- What the task requires
Write back every line of the listing exactly, excluding images.

»»

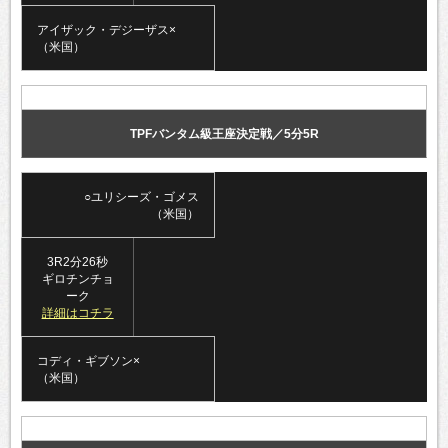
アイザック・デジーザス×
（米国）
TPFバンタム級王座決定戦／5分5R
○ユリシーズ・ゴメス
（米国）
3R2分26秒
ギロチンチョ
ーク
詳細はコチラ
コディ・ギブソン×
（米国）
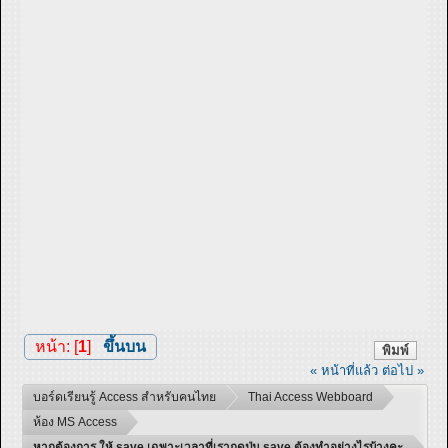
หน้า: [
1
]
ขึ้นบน
พิมพ์
« หน้าที่แล้ว
ต่อไป »
บอร์ดเรียนรู้ Access สำหรับคนไทย
Thai Access Webboard
ห้อง MS Access
หากต้องการ ให้ save เฉพาะเวลาที่เรากดปุ่ม save ต้องทำอย่างไรบ้างคะ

««

- Reply to the exercise
アイザック・デジーザス×
（米国）
TPFバンタム級王座決定戦／5分5R
○ユリシーズ・ゴメス
（米国）
3R2分26秒
ギロチンチョ
ーク
詳細はコチラ
コディ・ギブソン×
（米国）
หน้า: [
1
]
ขึ้นบน
พิมพ์
« หน้าที่แล้ว
ต่อไป »
บอร์ดเรียนรู้ Access สำหรับคนไทย
Thai Access Webboard
ห้อง MS Access
หากต้องการ ให้ save เฉพาะเวลาที่เรากดปุ่ม save ต้องทำอย่างไรบ้างคะ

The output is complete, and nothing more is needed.